▶ _WHAT YOU SHOULD DO_: Down to the last line, set down the material below exactly, excluding pictures.

▶ _DATASET_:
++++++++
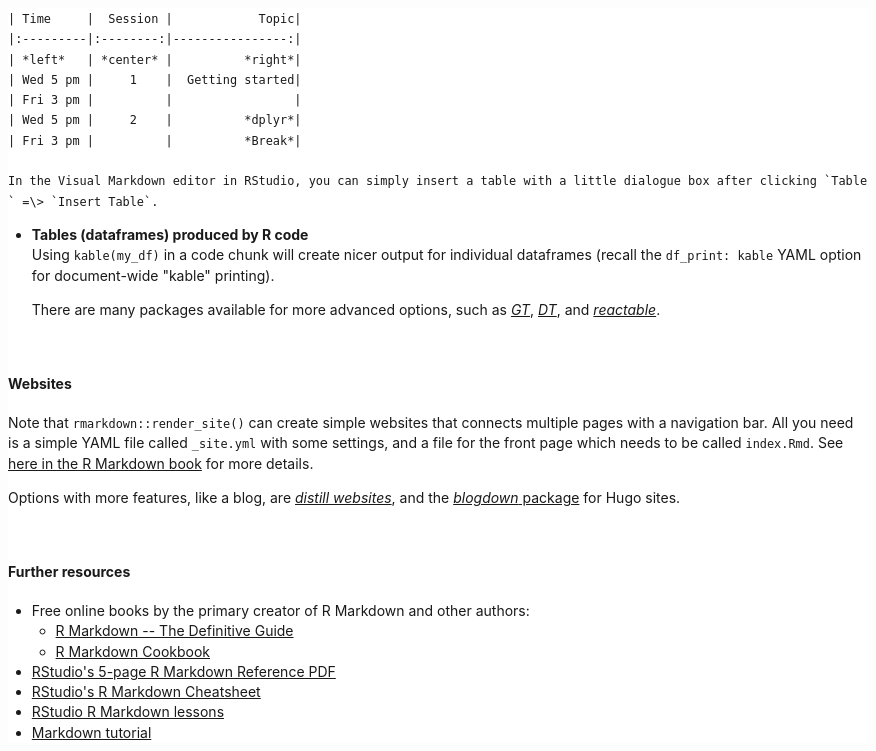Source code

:     | Time     |  Session |            Topic|
    |:---------|:--------:|----------------:|
    | *left*   | *center* |          *right*|
    | Wed 5 pm |     1    |  Getting started|
    | Fri 3 pm |          |                 |
    | Wed 5 pm |     2    |          *dplyr*|
    | Fri 3 pm |          |          *Break*|

    In the Visual Markdown editor in RStudio, you can simply insert a table with a little dialogue box after clicking `Table` =\> `Insert Table`.

-   **Tables (dataframes) produced by R code**  
    Using `kable(my_df)` in a code chunk will create nicer output for individual dataframes (recall the `df_print: kable` YAML option for document-wide "kable" printing).

    There are many packages available for more advanced options, such as [*GT*](https://gt.rstudio.com/), [*DT*](https://rstudio.github.io/DT/), and [*reactable*](https://glin.github.io/reactable/).

<br>

#### Websites

Note that `rmarkdown::render_site()` can create simple websites that connects multiple pages with a navigation bar. All you need is a simple YAML file called `_site.yml` with some settings, and a file for the front page which needs to be called `index.Rmd`. See [here in the R Markdown book](https://bookdown.org/yihui/rmarkdown/rmarkdown-site.html) for more details.

Options with more features, like a blog, are [*distill websites*](https://rstudio.github.io/distill/website.html), and the [*blogdown* package](https://bookdown.org/yihui/blogdown/) for Hugo sites.

<br>

#### Further resources

-   Free online books by the primary creator of R Markdown and other authors:
    -   [R Markdown -- The Definitive Guide](https://bookdown.org/yihui/rmarkdown/)
    -   [R Markdown Cookbook](https://bookdown.org/yihui/rmarkdown-cookbook/)
-   [RStudio's 5-page R Markdown Reference PDF](https://rstudio.com/wp-content/uploads/2015/03/rmarkdown-reference.pdf)
-   [RStudio's R Markdown Cheatsheet](https://github.com/rstudio/cheatsheets/raw/master/rmarkdown-2.0.pdf)
-   [RStudio R Markdown lessons](https://rmarkdown.rstudio.com/lesson-1.html)
-   [Markdown tutorial](https://commonmark.org/help/tutorial/)


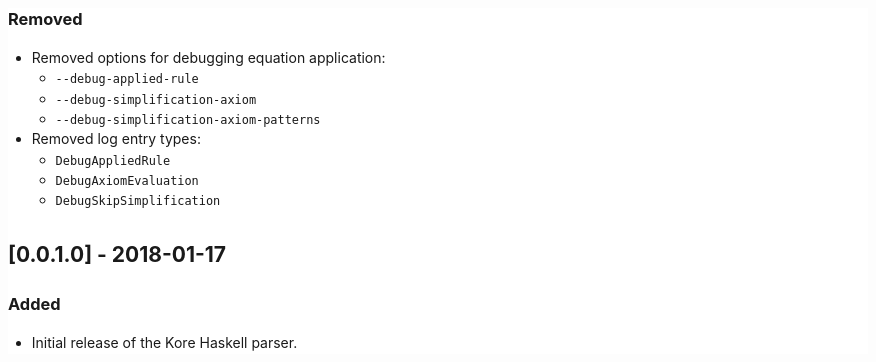 ### Removed

- Removed options for debugging equation application:
  - `--debug-applied-rule`
  - `--debug-simplification-axiom`
  - `--debug-simplification-axiom-patterns`
- Removed log entry types:
  - `DebugAppliedRule`
  - `DebugAxiomEvaluation`
  - `DebugSkipSimplification`

## [0.0.1.0] - 2018-01-17

### Added

- Initial release of the Kore Haskell parser.
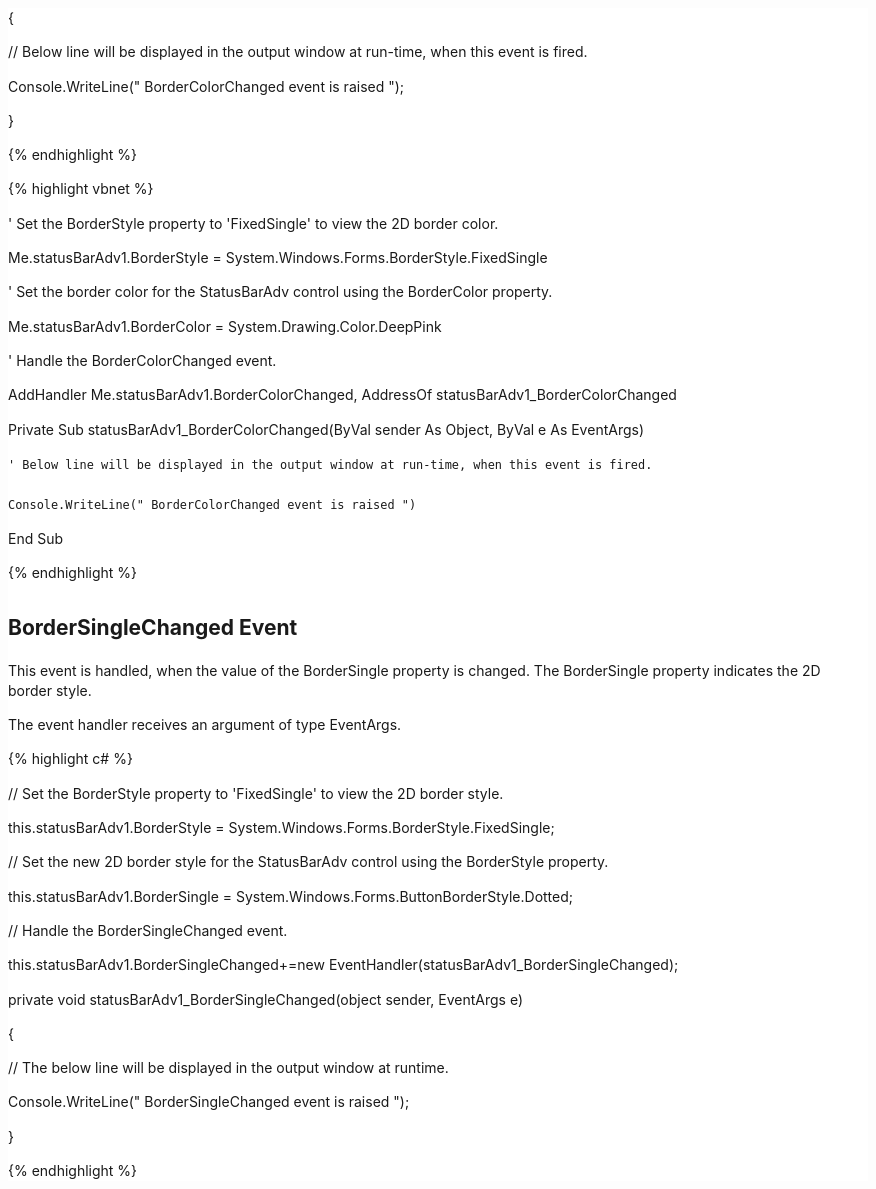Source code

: 
{

// Below line will be displayed in the output window at run-time, when this event is fired.

Console.WriteLine(" BorderColorChanged event is raised ");

}

{% endhighlight %}

{% highlight vbnet %}



' Set the BorderStyle property to 'FixedSingle' to view the 2D border color. 

Me.statusBarAdv1.BorderStyle = System.Windows.Forms.BorderStyle.FixedSingle 

' Set the border color for the StatusBarAdv control using the BorderColor property. 

Me.statusBarAdv1.BorderColor = System.Drawing.Color.DeepPink 



' Handle the BorderColorChanged event. 

AddHandler Me.statusBarAdv1.BorderColorChanged, AddressOf statusBarAdv1_BorderColorChanged 

Private Sub statusBarAdv1_BorderColorChanged(ByVal sender As Object, ByVal e As EventArgs)

    ' Below line will be displayed in the output window at run-time, when this event is fired. 

    Console.WriteLine(" BorderColorChanged event is raised ")

End Sub

{% endhighlight %}

## BorderSingleChanged Event

This event is handled, when the value of the BorderSingle property is changed. The BorderSingle property indicates the 2D border style.

The event handler receives an argument of type EventArgs.

{% highlight c# %}



// Set the BorderStyle property to 'FixedSingle' to view the 2D border style. 

this.statusBarAdv1.BorderStyle = System.Windows.Forms.BorderStyle.FixedSingle;

// Set the new 2D border style for the StatusBarAdv control using the BorderStyle property.

this.statusBarAdv1.BorderSingle = System.Windows.Forms.ButtonBorderStyle.Dotted;



// Handle the BorderSingleChanged event.

this.statusBarAdv1.BorderSingleChanged+=new EventHandler(statusBarAdv1_BorderSingleChanged);



private void statusBarAdv1_BorderSingleChanged(object sender, EventArgs e)

{

// The below line will be displayed in the output window at runtime.

Console.WriteLine(" BorderSingleChanged event is raised ");

}

{% endhighlight %}
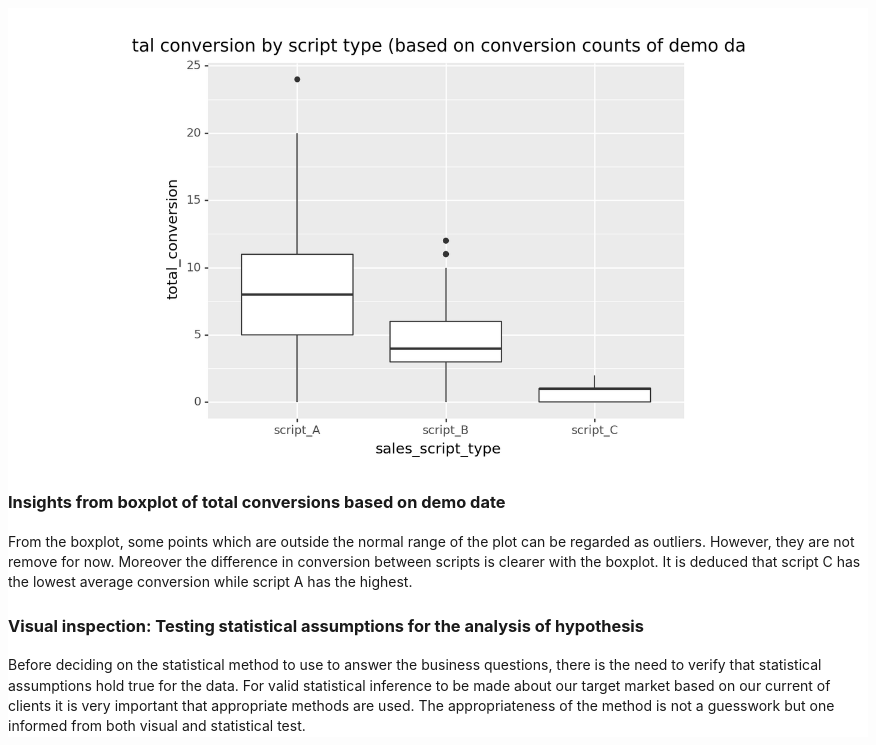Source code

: <img src="marketing-analysis-hypothesis-testing-to-determine-best-sales-script-for-increasing-conversion_files/figure-html5/unnamed-chunk-2-7.png" width="614" style="display: block; margin: auto;" />

</div>




### Insights from boxplot of total conversions based on demo date

From the boxplot, some points which are outside the normal range of the plot can be regarded as outliers. However, they are not remove for now. Moreover the difference in conversion between scripts is clearer with the boxplot. It is deduced that script C has the lowest average conversion while script A has the highest.

### Visual inspection: Testing statistical assumptions for the analysis of hypothesis

Before deciding on the statistical method to use to answer the business questions, there is the need to verify that statistical assumptions hold true for the data. For valid statistical inference to be made about our target market based on our current of clients it is very important that appropriate methods are used. The appropriateness of the method is not a guesswork but one informed from both visual and statistical test.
++++++++
▶ _OUTPUT FOR THIS EXERCISE_:
Source code

:     | Time     |  Session |            Topic|
    |:---------|:--------:|----------------:|
    | *left*   | *center* |          *right*|
    | Wed 5 pm |     1    |  Getting started|
    | Fri 3 pm |          |                 |
    | Wed 5 pm |     2    |          *dplyr*|
    | Fri 3 pm |          |          *Break*|

    In the Visual Markdown editor in RStudio, you can simply insert a table with a little dialogue box after clicking `Table` =\> `Insert Table`.

-   **Tables (dataframes) produced by R code**  
    Using `kable(my_df)` in a code chunk will create nicer output for individual dataframes (recall the `df_print: kable` YAML option for document-wide "kable" printing).

    There are many packages available for more advanced options, such as [*GT*](https://gt.rstudio.com/), [*DT*](https://rstudio.github.io/DT/), and [*reactable*](https://glin.github.io/reactable/).

<br>

#### Websites

Note that `rmarkdown::render_site()` can create simple websites that connects multiple pages with a navigation bar. All you need is a simple YAML file called `_site.yml` with some settings, and a file for the front page which needs to be called `index.Rmd`. See [here in the R Markdown book](https://bookdown.org/yihui/rmarkdown/rmarkdown-site.html) for more details.

Options with more features, like a blog, are [*distill websites*](https://rstudio.github.io/distill/website.html), and the [*blogdown* package](https://bookdown.org/yihui/blogdown/) for Hugo sites.

<br>

#### Further resources

-   Free online books by the primary creator of R Markdown and other authors:
    -   [R Markdown -- The Definitive Guide](https://bookdown.org/yihui/rmarkdown/)
    -   [R Markdown Cookbook](https://bookdown.org/yihui/rmarkdown-cookbook/)
-   [RStudio's 5-page R Markdown Reference PDF](https://rstudio.com/wp-content/uploads/2015/03/rmarkdown-reference.pdf)
-   [RStudio's R Markdown Cheatsheet](https://github.com/rstudio/cheatsheets/raw/master/rmarkdown-2.0.pdf)
-   [RStudio R Markdown lessons](https://rmarkdown.rstudio.com/lesson-1.html)
-   [Markdown tutorial](https://commonmark.org/help/tutorial/)


 ### Removed

- Removed options for debugging equation application:
  - `--debug-applied-rule`
  - `--debug-simplification-axiom`
  - `--debug-simplification-axiom-patterns`
- Removed log entry types:
  - `DebugAppliedRule`
  - `DebugAxiomEvaluation`
  - `DebugSkipSimplification`

## [0.0.1.0] - 2018-01-17

### Added

- Initial release of the Kore Haskell parser.
Source code

: 
{

// Below line will be displayed in the output window at run-time, when this event is fired.

Console.WriteLine(" BorderColorChanged event is raised ");

}

{% endhighlight %}

{% highlight vbnet %}



' Set the BorderStyle property to 'FixedSingle' to view the 2D border color. 

Me.statusBarAdv1.BorderStyle = System.Windows.Forms.BorderStyle.FixedSingle 

' Set the border color for the StatusBarAdv control using the BorderColor property. 

Me.statusBarAdv1.BorderColor = System.Drawing.Color.DeepPink 



' Handle the BorderColorChanged event. 

AddHandler Me.statusBarAdv1.BorderColorChanged, AddressOf statusBarAdv1_BorderColorChanged 

Private Sub statusBarAdv1_BorderColorChanged(ByVal sender As Object, ByVal e As EventArgs)

    ' Below line will be displayed in the output window at run-time, when this event is fired. 

    Console.WriteLine(" BorderColorChanged event is raised ")

End Sub

{% endhighlight %}

## BorderSingleChanged Event

This event is handled, when the value of the BorderSingle property is changed. The BorderSingle property indicates the 2D border style.

The event handler receives an argument of type EventArgs.

{% highlight c# %}



// Set the BorderStyle property to 'FixedSingle' to view the 2D border style. 

this.statusBarAdv1.BorderStyle = System.Windows.Forms.BorderStyle.FixedSingle;

// Set the new 2D border style for the StatusBarAdv control using the BorderStyle property.

this.statusBarAdv1.BorderSingle = System.Windows.Forms.ButtonBorderStyle.Dotted;



// Handle the BorderSingleChanged event.

this.statusBarAdv1.BorderSingleChanged+=new EventHandler(statusBarAdv1_BorderSingleChanged);



private void statusBarAdv1_BorderSingleChanged(object sender, EventArgs e)

{

// The below line will be displayed in the output window at runtime.

Console.WriteLine(" BorderSingleChanged event is raised ");

}

{% endhighlight %}
Source code

: <img src="marketing-analysis-hypothesis-testing-to-determine-best-sales-script-for-increasing-conversion_files/figure-html5/unnamed-chunk-2-7.png" width="614" style="display: block; margin: auto;" />

</div>




### Insights from boxplot of total conversions based on demo date

From the boxplot, some points which are outside the normal range of the plot can be regarded as outliers. However, they are not remove for now. Moreover the difference in conversion between scripts is clearer with the boxplot. It is deduced that script C has the lowest average conversion while script A has the highest.

### Visual inspection: Testing statistical assumptions for the analysis of hypothesis

Before deciding on the statistical method to use to answer the business questions, there is the need to verify that statistical assumptions hold true for the data. For valid statistical inference to be made about our target market based on our current of clients it is very important that appropriate methods are used. The appropriateness of the method is not a guesswork but one informed from both visual and statistical test.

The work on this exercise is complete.